(Data records begins)

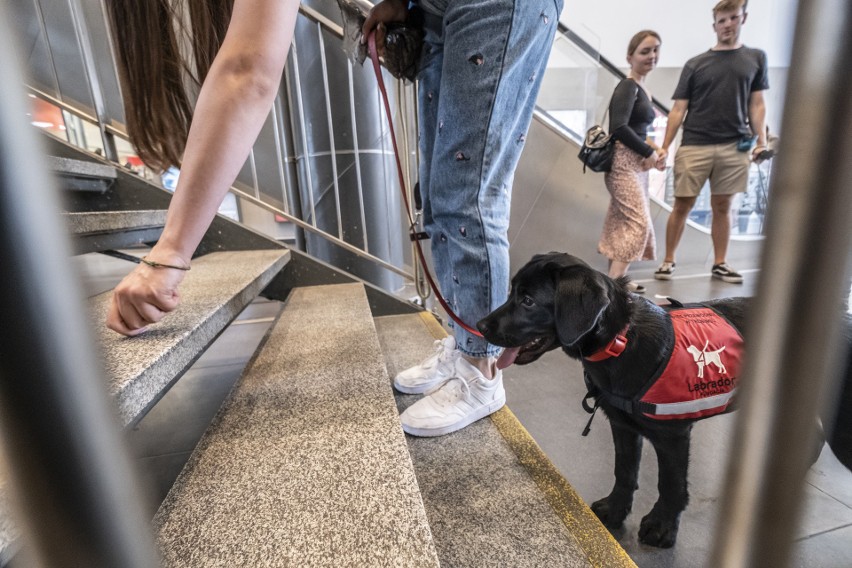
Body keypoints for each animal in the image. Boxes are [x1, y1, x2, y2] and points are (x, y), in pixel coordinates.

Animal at [476, 252, 848, 544]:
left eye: (528, 301)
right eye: (513, 292)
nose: (480, 325)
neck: (622, 339)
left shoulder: (674, 435)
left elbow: (671, 484)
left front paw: (662, 528)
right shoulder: (623, 425)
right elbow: (625, 471)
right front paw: (615, 511)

(Data records ends)

**Task statement:**
The answer should be exactly the lines from the one that contains "left front paw: (662, 528)" through the end of the entries, both ends included, and nothing besides.

**Reply to the task:**
left front paw: (662, 528)
right shoulder: (623, 425)
right elbow: (625, 471)
right front paw: (615, 511)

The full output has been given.